Once more Richard Lynn, Pioneer Fund scholar, is trying to convince us that women are naturally stupider than men. In November, British Journal of Psychology will publish a study by Lynn, emeritus professor of psychology at Ulster University, and Paul Irwing, a senior lecturer in organizational psychology at Manchester University. The study purports to show that men not only have larger brains but also have higher IQs, on average by about 5 points, than women. Further, their study claims that 3 times more men than women have IQs over 130 and 5 times as many men than women have IQs over 145. Irwing said to the Herald that "[t]hese different proportions of men and women with high IQ scores are clearly worth speaking of and may go some way to explaining the greater numbers of men achieving distinctions of various kinds for which a high IQ is required, such as chess grandmasters, Fields medalists for mathematics, Nobel prizewinners and the like."

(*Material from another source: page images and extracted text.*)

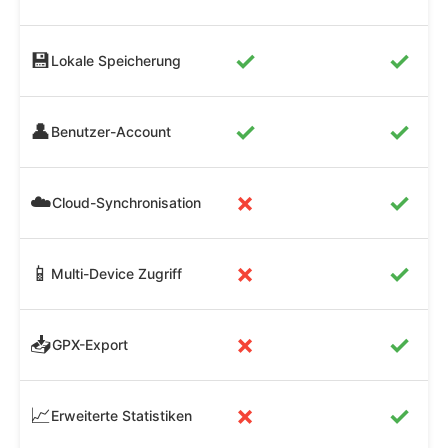
✓
✓
💾
Lokale Speicherung
✓
✓
👤
Benutzer-Account
✗
✓
☁️
Cloud-Synchronisation
✗
✓
📱
Multi-Device Zugriff
✗
✓
📥
GPX-Export
✗
✓
📈
Erweiterte Statistiken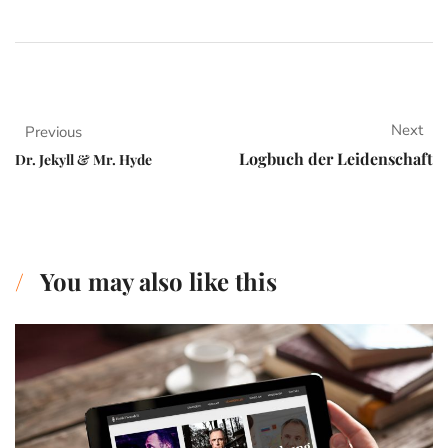
Next
Previous
Logbuch der Leidenschaft
Dr. Jekyll & Mr. Hyde
You may also like this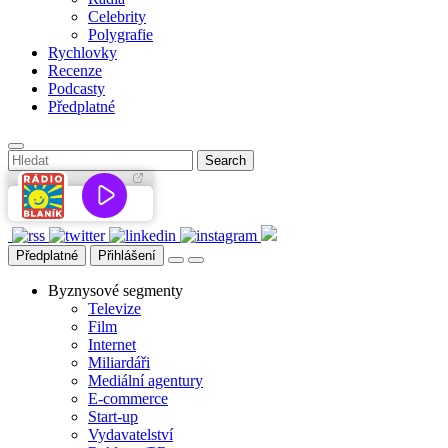
Celebrity
Polygrafie
Rychlovky
Recenze
Podcasty
Předplatné
Předplatné
Přihlášení
Byznysové segmenty
Televize
Film
Internet
Miliardáři
Mediální agentury
E-commerce
Start-up
Vydavatelství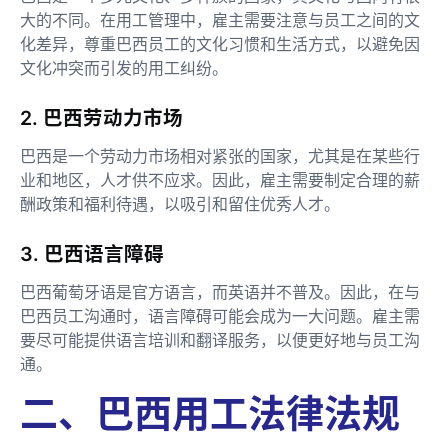
大的不同。在用工管理中，雇主需要注意与员工之间的文
化差异，尊重巴西员工的文化习惯和生活方式，以避免因
文化冲突而引发的用工纠纷。
2. 巴西劳动力市场
巴西是一个劳动力市场相对紧张的国家，尤其是在某些行
业和地区，人才供不应求。因此，雇主需要制定合理的薪
酬政策和福利待遇，以吸引和留住优秀人才。
3. 巴西语言障碍
巴西葡萄牙语是官方语言，而英语并不普及。因此，在与
巴西员工沟通时，语言障碍可能会成为一大问题。雇主需
要尽可能提供语言培训和翻译服务，以便更好地与员工沟
通。
二、巴西用工法律法规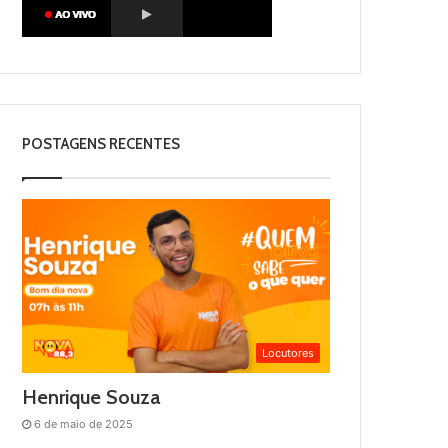
POSTAGENS RECENTES
Locutores
Henrique Souza
6 de maio de 2025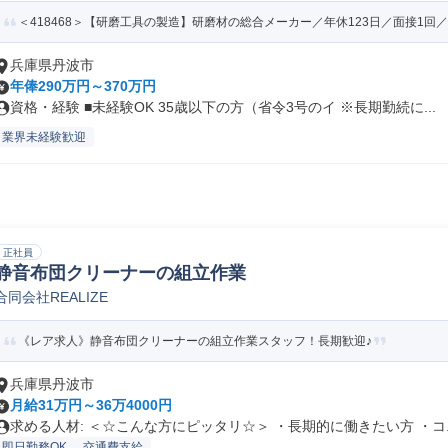
＜418468＞【研磨工具の製造】研磨材の総合メーカー／年休123日／面接1回／
兵庫県丹波市
年俸290万円～370万円
資格・経験 ■未経験OK 35歳以下の方（省令3号のイ ※長期勤続に...
業界未経験歓迎
正社員
静音布団クリーナーの組立作業
合同会社REALIZE
《レア求人》静音布団クリーナーの組立作業スタッフ！長期歓迎♪
兵庫県丹波市
月給31万円～36万4000円
求める人材: ＜☆こんな方にピッタリ☆＞ ・長期的に働きたい方 ・コ..
即日勤務OK
交通費支給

It is not news that IQ tests measure, above all else, class, sex, and ethnicity. And the American Psychological Association and the folks at the Human Genome Project are hoarse from repeating that the concept of intelligence, let alone a genetically heritable intelligence, is complex and that reductionism is scientifically irresponsible.
(references) But here is the rub. Even if we suppose for sake of argument that intelligence is immutable and even if this means that no educational program will be able to raise intelligence levels, is there any kind of necessary social policy or ethical treatment of the people based on their intelligence that follows from these facts? Are we logically compelled to assert with Professor Lynn, that “What is called for here is not genocide, the killing off of the population of incompetent cultures. But we do need to think realistically in terms of the 'phasing out' of such peoples.... Evolutionary progress means the extinction of the less competent. To think otherwise is mere sentimentality" ? Of course not. Politics and values, not questionable, or even unquestionable, science, support such social policies.

[thank you to our newest guest blogger, Marin Gillis!~ Marin is an Assistant Professor of Health Care Ethics and Philosophy and Co-Director of the Medical Humanities Research Group at the Massachusetts College of Pharmacy and Health Sciences. Currently she is working on the ethics of embryonic stem cell research with a particular concern for the commodification of women’s reproductive material and she has scholarly interests in the teaching ethics to students in professional health programs. She has graduated from graduate programs in philosophy in Belgium (LPh. Higher Institute of Philosophy, KU Leuven) and Canada (PhD U of Calgary). She held a Social Sciences and Humanities Research Council of Canada Doctoral fellowship at Calgary and is a Steering Committee Member of the Association for Feminist Ethics and Social Theory, a member of the American Philosophical Association, The Society for Philosophy and Technology, the Feminist Association of Bioethics, and the American Association of Practical and Professional Ethics.]

1 comment:

Anonymous said...

The whole IQ debate is so pointless unless everyone has an equal playing field to begin with consisting of access to love, health care, good nutrition, education, etc. Plenty of high IQ people will never reach their full potential while those who are of low IQ (however it's defined) and always do their best will have a richer life and greater success.

BTW, this blog has a very impressive panel of bloggers!